SmackDown’s following hype promos were all centred around what was to come later on in the show. First, the announcers hyped the main event, and then Ziggler did the same for his performance. In both cases, they were succinct, serious, and determined to convince the audience not to miss this match.

This was very well done. However, let’s be honest, Ziggler has fallen into that same pattern whereby he cuts deep, emotional promos, but doesn’t deliver anything truly new to his matches. 

At this point on both shows, each one had a women’s match. SmackDown’s was a 14-minute Championship match that allowed both women to put on a competitive bout that could’ve led to either one winning. Given the surprise of the earlier tag team match, there was more drama in this match than normal.

Both women did well in this match, but have had better matches both against each other and with other opponents.

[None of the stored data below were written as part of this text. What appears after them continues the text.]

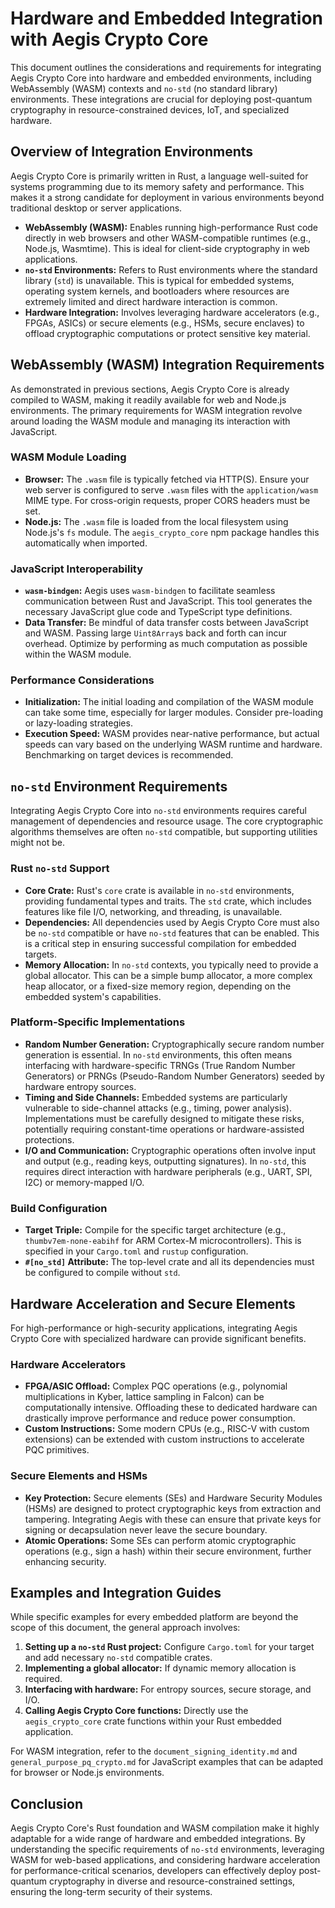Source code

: # Hardware and Embedded Integration with Aegis Crypto Core

This document outlines the considerations and requirements for integrating Aegis Crypto Core into hardware and embedded environments, including WebAssembly (WASM) contexts and `no-std` (no standard library) environments. These integrations are crucial for deploying post-quantum cryptography in resource-constrained devices, IoT, and specialized hardware.

## Overview of Integration Environments

Aegis Crypto Core is primarily written in Rust, a language well-suited for systems programming due to its memory safety and performance. This makes it a strong candidate for deployment in various environments beyond traditional desktop or server applications.

*   **WebAssembly (WASM):** Enables running high-performance Rust code directly in web browsers and other WASM-compatible runtimes (e.g., Node.js, Wasmtime). This is ideal for client-side cryptography in web applications.
*   **`no-std` Environments:** Refers to Rust environments where the standard library (`std`) is unavailable. This is typical for embedded systems, operating system kernels, and bootloaders where resources are extremely limited and direct hardware interaction is common.
*   **Hardware Integration:** Involves leveraging hardware accelerators (e.g., FPGAs, ASICs) or secure elements (e.g., HSMs, secure enclaves) to offload cryptographic computations or protect sensitive key material.

## WebAssembly (WASM) Integration Requirements

As demonstrated in previous sections, Aegis Crypto Core is already compiled to WASM, making it readily available for web and Node.js environments. The primary requirements for WASM integration revolve around loading the WASM module and managing its interaction with JavaScript.

### WASM Module Loading

*   **Browser:** The `.wasm` file is typically fetched via HTTP(S). Ensure your web server is configured to serve `.wasm` files with the `application/wasm` MIME type. For cross-origin requests, proper CORS headers must be set.
*   **Node.js:** The `.wasm` file is loaded from the local filesystem using Node.js's `fs` module. The `aegis_crypto_core` npm package handles this automatically when imported.

### JavaScript Interoperability

*   **`wasm-bindgen`:** Aegis uses `wasm-bindgen` to facilitate seamless communication between Rust and JavaScript. This tool generates the necessary JavaScript glue code and TypeScript type definitions.
*   **Data Transfer:** Be mindful of data transfer costs between JavaScript and WASM. Passing large `Uint8Array`s back and forth can incur overhead. Optimize by performing as much computation as possible within the WASM module.

### Performance Considerations

*   **Initialization:** The initial loading and compilation of the WASM module can take some time, especially for larger modules. Consider pre-loading or lazy-loading strategies.
*   **Execution Speed:** WASM provides near-native performance, but actual speeds can vary based on the underlying WASM runtime and hardware. Benchmarking on target devices is recommended.

## `no-std` Environment Requirements

Integrating Aegis Crypto Core into `no-std` environments requires careful management of dependencies and resource usage. The core cryptographic algorithms themselves are often `no-std` compatible, but supporting utilities might not be.

### Rust `no-std` Support

*   **Core Crate:** Rust's `core` crate is available in `no-std` environments, providing fundamental types and traits. The `std` crate, which includes features like file I/O, networking, and threading, is unavailable.
*   **Dependencies:** All dependencies used by Aegis Crypto Core must also be `no-std` compatible or have `no-std` features that can be enabled. This is a critical step in ensuring successful compilation for embedded targets.
*   **Memory Allocation:** In `no-std` contexts, you typically need to provide a global allocator. This can be a simple bump allocator, a more complex heap allocator, or a fixed-size memory region, depending on the embedded system's capabilities.

### Platform-Specific Implementations

*   **Random Number Generation:** Cryptographically secure random number generation is essential. In `no-std` environments, this often means interfacing with hardware-specific TRNGs (True Random Number Generators) or PRNGs (Pseudo-Random Number Generators) seeded by hardware entropy sources.
*   **Timing and Side Channels:** Embedded systems are particularly vulnerable to side-channel attacks (e.g., timing, power analysis). Implementations must be carefully designed to mitigate these risks, potentially requiring constant-time operations or hardware-assisted protections.
*   **I/O and Communication:** Cryptographic operations often involve input and output (e.g., reading keys, outputting signatures). In `no-std`, this requires direct interaction with hardware peripherals (e.g., UART, SPI, I2C) or memory-mapped I/O.

### Build Configuration

*   **Target Triple:** Compile for the specific target architecture (e.g., `thumbv7em-none-eabihf` for ARM Cortex-M microcontrollers). This is specified in your `Cargo.toml` and `rustup` configuration.
*   **`#[no_std]` Attribute:** The top-level crate and all its dependencies must be configured to compile without `std`.

## Hardware Acceleration and Secure Elements

For high-performance or high-security applications, integrating Aegis Crypto Core with specialized hardware can provide significant benefits.

### Hardware Accelerators

*   **FPGA/ASIC Offload:** Complex PQC operations (e.g., polynomial multiplications in Kyber, lattice sampling in Falcon) can be computationally intensive. Offloading these to dedicated hardware can drastically improve performance and reduce power consumption.
*   **Custom Instructions:** Some modern CPUs (e.g., RISC-V with custom extensions) can be extended with custom instructions to accelerate PQC primitives.

### Secure Elements and HSMs

*   **Key Protection:** Secure elements (SEs) and Hardware Security Modules (HSMs) are designed to protect cryptographic keys from extraction and tampering. Integrating Aegis with these can ensure that private keys for signing or decapsulation never leave the secure boundary.
*   **Atomic Operations:** Some SEs can perform atomic cryptographic operations (e.g., sign a hash) within their secure environment, further enhancing security.

## Examples and Integration Guides

While specific examples for every embedded platform are beyond the scope of this document, the general approach involves:

1.  **Setting up a `no-std` Rust project:** Configure `Cargo.toml` for your target and add necessary `no-std` compatible crates.
2.  **Implementing a global allocator:** If dynamic memory allocation is required.
3.  **Interfacing with hardware:** For entropy sources, secure storage, and I/O.
4.  **Calling Aegis Crypto Core functions:** Directly use the `aegis_crypto_core` crate functions within your Rust embedded application.

For WASM integration, refer to the `document_signing_identity.md` and `general_purpose_pq_crypto.md` for JavaScript examples that can be adapted for browser or Node.js environments.

## Conclusion

Aegis Crypto Core's Rust foundation and WASM compilation make it highly adaptable for a wide range of hardware and embedded integrations. By understanding the specific requirements of `no-std` environments, leveraging WASM for web-based applications, and considering hardware acceleration for performance-critical scenarios, developers can effectively deploy post-quantum cryptography in diverse and resource-constrained settings, ensuring the long-term security of their systems.

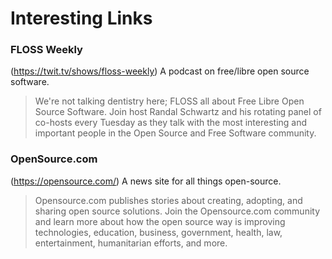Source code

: # Interesting Links

### FLOSS Weekly
(https://twit.tv/shows/floss-weekly)
A podcast on free/libre open source software.
>We're not talking dentistry here; FLOSS all about Free Libre Open Source Software. Join host Randal Schwartz and his rotating panel of co-hosts every Tuesday as they talk with the most interesting and important people in the Open Source and Free Software community.

### OpenSource.com
(https://opensource.com/)
A news site for all things open-source.
>Opensource.com publishes stories about creating, adopting, and sharing open source solutions. Join the Opensource.com community and learn more about how the open source way is improving technologies, education, business, government, health, law, entertainment, humanitarian efforts, and more.
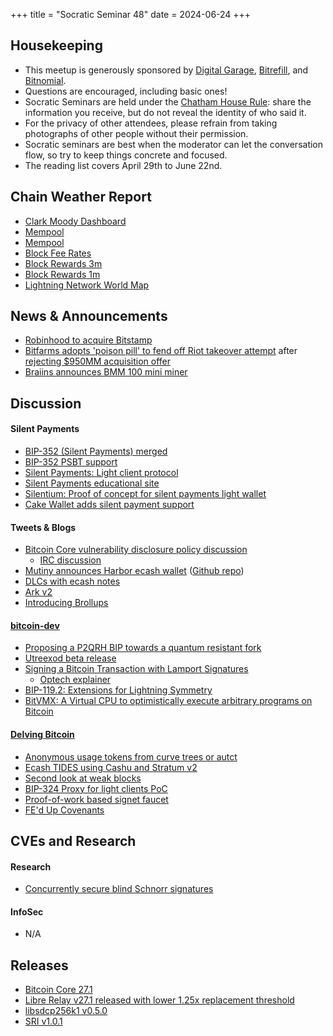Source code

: +++
title = "Socratic Seminar 48"
date = 2024-06-24
+++

Housekeeping
------------

- This meetup is generously sponsored by [Digital Garage](https://dg717.com/), [Bitrefill](https://bitrefill.com/), and [Bitnomial](https://bitnomial.com).
- Questions are encouraged, including basic ones!
- Socratic Seminars are held under the [Chatham House Rule](https://www.chathamhouse.org/about-us/chatham-house-rule): share the information you receive, but do not reveal the identity of who said it.
- For the privacy of other attendees, please refrain from taking photographs of other people without their permission.
- Socratic seminars are best when the moderator can let the conversation flow, so try to keep things concrete and focused.
- The reading list covers April 29th to June 22nd.

Chain Weather Report
--------------------

- [Clark Moody Dashboard](https://dashboard.clarkmoody.com/)
- [Mempool](https://www.bitcoin-mempool.info/#BTC,30d,weight)
- [Mempool](https://mempool.space/graphs/mempool#1m)
- [Block Fee Rates](https://mempool.space/graphs/mining/block-fee-rates#1m)
- [Block Rewards 3m](https://mempool.space/graphs/mining/block-rewards#3m)
- [Block Rewards 1m](https://mempool.space/graphs/mining/block-rewards#1m)
- [Lightning Network World Map](https://mempool.space/graphs/lightning/nodes-channels-map)

News & Announcements
--------------------

- [Robinhood to acquire Bitstamp](https://blog.bitstamp.net/post/robinhood-to-acquire-bitstamp/)
- [Bitfarms adopts 'poison pill' to fend off Riot takeover attempt](https://www.reuters.com/business/finance/bitfarms-adopt-poison-pill-amid-riot-takeover-attempt-2024-06-10/) after [rejecting $950MM acquisition offer](https://www.tftc.io/riot-platforms-proposal-acquire-bitfarms/)
- [Braiins announces BMM 100 mini miner](https://braiins.com/hardware/bmm-100-mini-miner)

Discussion
----------

#### Silent Payments

- [BIP-352 (Silent Payments) merged](https://github.com/bitcoin/bips/blob/master/bip-0352.mediawiki)
- [BIP-352 PSBT support](https://delvingbitcoin.org/t/bip352-psbt-support/877)
- [Silent Payments: Light client protocol](https://delvingbitcoin.org/t/silent-payments-light-client-protocol/891)
- [Silent Payments educational site](https://silentpayments.xyz/)
- [Silentium: Proof of concept for silent payments light wallet](https://twitter.com/TheSingerLouis/status/1790824126472667227)
- [Cake Wallet adds silent payment support](https://github.com/cake-tech/cake_wallet/releases/tag/v4.18.0)

#### Tweets & Blogs

- [Bitcoin Core vulnerability disclosure policy discussion](https://gist.github.com/darosior/eb71638f20968f0dc896c4261a127be6)
  - [IRC discussion](https://bitcoin-irc.chaincode.com/bitcoin-core-dev/2024-06-06#1031717;)
- [Mutiny announces Harbor ecash wallet](https://blog.mutinywallet.com/harbor/) ([Github repo](https://github.com/MutinyWallet/harbor))
- [DLCs with ecash notes](https://conduition.io/cryptography/ecash-dlc/)
- [Ark v2](https://brqgoo.medium.com/introducing-ark-v2-2e7ab378e87b)
- [Introducing Brollups](https://brqgoo.medium.com/introducing-brollups-18ec4081f6e7)

#### [bitcoin-dev](https://groups.google.com/g/bitcoindev)

- [Proposing a P2QRH BIP towards a quantum resistant fork](https://groups.google.com/g/bitcoindev/c/Aee8xKuIC2s)
- [Utreexod beta release](https://groups.google.com/g/bitcoindev/c/5GyV9af9lv4)
- [Signing a Bitcoin Transaction with Lamport Signatures](https://groups.google.com/g/bitcoindev/c/mR53go5gHIk)
  - [Optech explainer](https://bitcoinops.org/en/newsletters/2024/05/08/)
- [BIP-119.2: Extensions for Lightning Symmetry](https://groups.google.com/g/bitcoindev/c/AdQ1LDJBE4s)
- [BitVMX: A Virtual CPU to optimistically execute arbitrary programs on Bitcoin](https://groups.google.com/g/bitcoindev/c/8IJS0WK_Cp4)


#### [Delving Bitcoin](https://delvingbitcoin.org/)

- [Anonymous usage tokens from curve trees or autct](https://delvingbitcoin.org/t/anonymous-usage-tokens-from-curve-trees-or-autct/862)
- [Ecash TIDES using Cashu and Stratum v2](https://delvingbitcoin.org/t/ecash-tides-using-cashu-and-stratum-v2/870)
- [Second look at weak blocks](https://delvingbitcoin.org/t/second-look-at-weak-blocks/805)
- [BIP-324 Proxy for light clients PoC](https://delvingbitcoin.org/t/bip324-proxy-easy-integration-of-v2-transport-protocol-for-light-clients-poc/678)
- [Proof-of-work based signet faucet](https://delvingbitcoin.org/t/proof-of-work-based-signet-faucet/937)
- [FE'd Up Covenants](https://delvingbitcoin.org/t/fed-up-covenants/929)

CVEs and Research
-----------------

#### Research

- [Concurrently secure blind Schnorr signatures](https://eprint.iacr.org/2022/1676.pdf)

#### InfoSec

- N/A


Releases
--------

- [Bitcoin Core 27.1](https://bitcoincore.org/bin/bitcoin-core-27.1/)
- [Libre Relay v27.1 released with lower 1.25x replacement threshold](https://groups.google.com/g/bitcoindev/c/n2GNmnz0btw)
- [libsdcp256k1 v0.5.0](https://github.com/bitcoin-core/secp256k1/releases/tag/v0.5.0)
- [SRI v1.0.1](https://x.com/StratumV2/status/1795503981516496919)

Bliss is improving quite well, and she’s doing a great job as a heel champion. Lynch needs a new opponent, just to freshen things up.

After the match on SmackDown, we shifted to one of the most shocking and realistic feuds in place right now, which stems from the Miz revealing Renee Young’s romance with Dean Ambrose. When he first spoke about it and she slapped him, it was done perfectly because it’s one of those stories that blend fiction with reality.

Miz is playing the annoying jerk to a T, while Renee & Ambrose want revenge on him for disturbing their private lives. This feud continued this past week, with Ambrose attacking Miz after Renee tried to interview him again.

The Miz has officially become the most despised character on SmackDown. Someone give him a medal!

This has potential as a good feud for both men. ‘Wacky’ Dean Ambrose has been something of a mixed bag. Dean Ambrose can be great when presented with material that makes sense.

As for the Miz, he’s still SmackDown’s top heel bar none, and now he’s proving that even more by bringing someone else’s personal life into the forefront of a storyline. This makes total sense and has the potential to make for many great angles and matches down the road.

There was another promo on SmackDown featuring Nikki Bella. She was there to answer to Natalya’s ‘bitch’ promo from last week. This was probably the only weak point of an otherwise excellent SmackDown, as apparently there wasn’t enough time to follow-up on this storyline.

Had there even been a shock attack from Natalya or even a stare-down between them, this would’ve been a much better segment.

Next, we moved to the main event, which was the Triple Threat match for the WWE World Championship. I should point out that Styles received a huge ovation, despite being a heel. That should tell you that fans love him simply because of how good of a wrestler he is.

This was a great match that featured a lot of excellent wrestling psychology and double team spots. Many of those moments were double team attacks against Baron Corbin, with the two smaller wrestlers double-teaming him throughout the match.

The crowd loved everything in this match, booed at the right times (though not always at Styles) and made the match feel bigger. It was a great way for SmackDown to end. After the match ended, John Cena came down and stared down AJ Styles. It then became official: John Cena vs. A.J. Styles for the WWE Championship at the Royal Rumble. 

All in all, there wasn’t much to rant about during this episode of SmackDown. In fact, most of the show had positives that overshadowed a few glaring negatives. But these minor issues didn’t take away from the fact that SmackDown this week was excellent.

Let’s just hope that the powers-that-be in WWE don’t take SmackDown’s superiority this week as a threat, and then decide to cripple it with bad writing so that RAW still stays the superior show. They’d never harm their own product to satisfy their own egos…would they?